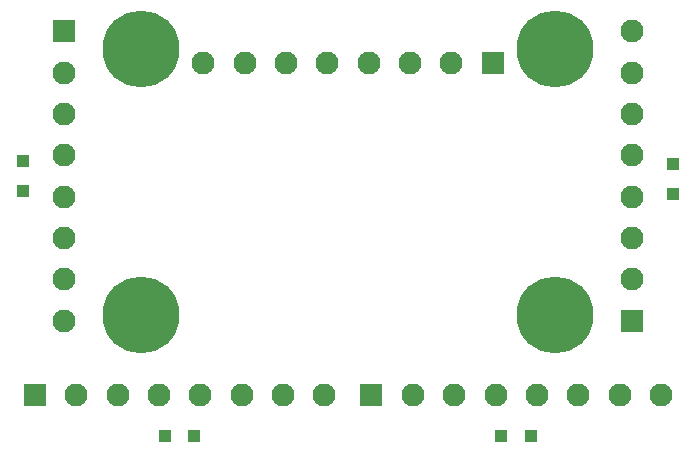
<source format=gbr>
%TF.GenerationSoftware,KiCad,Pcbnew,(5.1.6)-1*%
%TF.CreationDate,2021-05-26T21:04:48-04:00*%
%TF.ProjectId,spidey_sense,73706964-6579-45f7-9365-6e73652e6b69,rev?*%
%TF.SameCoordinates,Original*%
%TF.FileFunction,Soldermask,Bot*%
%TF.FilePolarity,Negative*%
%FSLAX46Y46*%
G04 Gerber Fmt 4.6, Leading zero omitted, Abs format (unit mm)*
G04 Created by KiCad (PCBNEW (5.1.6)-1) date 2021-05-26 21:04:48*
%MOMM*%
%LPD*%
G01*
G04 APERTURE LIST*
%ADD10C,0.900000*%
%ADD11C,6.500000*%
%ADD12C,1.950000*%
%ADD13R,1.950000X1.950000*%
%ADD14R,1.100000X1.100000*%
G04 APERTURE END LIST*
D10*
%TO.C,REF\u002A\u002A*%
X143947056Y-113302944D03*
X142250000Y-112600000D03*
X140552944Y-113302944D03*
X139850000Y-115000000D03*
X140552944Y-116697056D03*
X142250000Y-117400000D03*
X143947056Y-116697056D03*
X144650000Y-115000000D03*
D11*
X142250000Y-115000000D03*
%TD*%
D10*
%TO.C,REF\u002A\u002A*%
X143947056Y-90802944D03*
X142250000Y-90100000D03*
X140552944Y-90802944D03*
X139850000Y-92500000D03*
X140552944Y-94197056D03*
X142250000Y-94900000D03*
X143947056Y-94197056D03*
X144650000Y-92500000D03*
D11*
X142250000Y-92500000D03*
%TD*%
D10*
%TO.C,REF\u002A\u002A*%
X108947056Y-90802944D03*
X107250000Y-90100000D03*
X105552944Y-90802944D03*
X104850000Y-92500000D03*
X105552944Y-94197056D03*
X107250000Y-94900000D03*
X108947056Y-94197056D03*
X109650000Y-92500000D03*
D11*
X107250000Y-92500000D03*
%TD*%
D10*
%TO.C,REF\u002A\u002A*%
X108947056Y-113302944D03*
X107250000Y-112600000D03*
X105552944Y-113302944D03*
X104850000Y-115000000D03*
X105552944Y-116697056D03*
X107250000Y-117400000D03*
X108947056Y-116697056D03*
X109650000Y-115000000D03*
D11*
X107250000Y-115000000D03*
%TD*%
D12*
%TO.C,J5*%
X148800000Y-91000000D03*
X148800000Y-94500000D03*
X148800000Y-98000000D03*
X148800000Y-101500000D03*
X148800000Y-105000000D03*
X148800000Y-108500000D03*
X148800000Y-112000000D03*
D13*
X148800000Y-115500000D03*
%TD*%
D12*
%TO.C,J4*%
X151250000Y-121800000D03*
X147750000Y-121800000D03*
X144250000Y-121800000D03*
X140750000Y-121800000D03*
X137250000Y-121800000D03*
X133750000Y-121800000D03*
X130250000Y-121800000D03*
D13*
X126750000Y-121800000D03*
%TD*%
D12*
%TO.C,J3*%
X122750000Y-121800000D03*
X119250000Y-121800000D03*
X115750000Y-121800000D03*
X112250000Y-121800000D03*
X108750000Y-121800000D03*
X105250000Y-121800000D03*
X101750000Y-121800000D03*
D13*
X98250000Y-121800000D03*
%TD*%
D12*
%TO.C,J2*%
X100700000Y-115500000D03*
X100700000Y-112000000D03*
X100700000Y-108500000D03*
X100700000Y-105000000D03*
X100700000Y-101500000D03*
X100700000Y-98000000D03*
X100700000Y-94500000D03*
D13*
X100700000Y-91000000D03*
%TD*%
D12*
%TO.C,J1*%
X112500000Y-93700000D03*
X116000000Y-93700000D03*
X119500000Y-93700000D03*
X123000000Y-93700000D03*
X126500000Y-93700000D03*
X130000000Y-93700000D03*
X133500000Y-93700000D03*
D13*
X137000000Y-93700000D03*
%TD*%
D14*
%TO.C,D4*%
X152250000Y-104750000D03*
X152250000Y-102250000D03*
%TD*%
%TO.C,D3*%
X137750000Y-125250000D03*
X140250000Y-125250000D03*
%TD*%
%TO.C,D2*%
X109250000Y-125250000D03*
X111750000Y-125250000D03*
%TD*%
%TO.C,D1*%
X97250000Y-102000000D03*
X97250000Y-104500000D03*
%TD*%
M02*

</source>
○ ○ ○ ○ ○ ○ ○
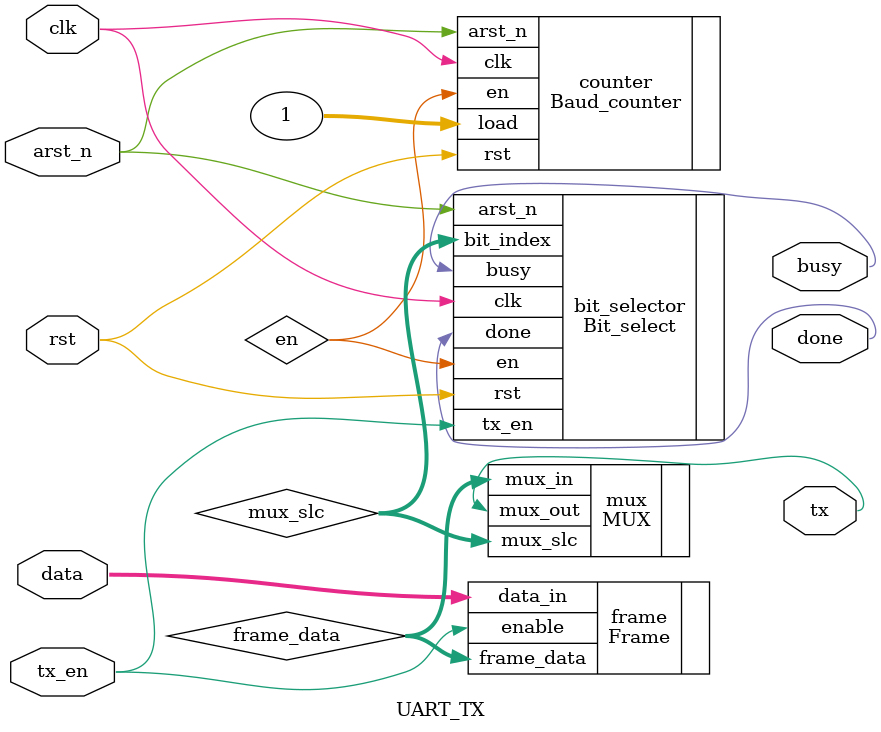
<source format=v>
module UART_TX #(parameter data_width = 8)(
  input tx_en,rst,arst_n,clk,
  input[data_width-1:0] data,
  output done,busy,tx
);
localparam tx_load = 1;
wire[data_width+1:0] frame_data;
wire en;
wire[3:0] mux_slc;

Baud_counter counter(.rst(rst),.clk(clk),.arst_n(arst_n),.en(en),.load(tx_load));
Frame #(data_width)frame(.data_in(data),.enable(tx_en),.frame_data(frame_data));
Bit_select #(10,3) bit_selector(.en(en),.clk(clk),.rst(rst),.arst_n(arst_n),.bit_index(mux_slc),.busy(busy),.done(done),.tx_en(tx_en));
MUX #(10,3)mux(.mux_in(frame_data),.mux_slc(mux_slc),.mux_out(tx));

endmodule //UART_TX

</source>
○ ○ ○ ○ ○ ○ ○
*Assignment*
Please filter the entries for the word "LIST" and copy the lines that have it.

*Answer to the exercise*
G04 APERTURE LIST*
G04 APERTURE END LIST*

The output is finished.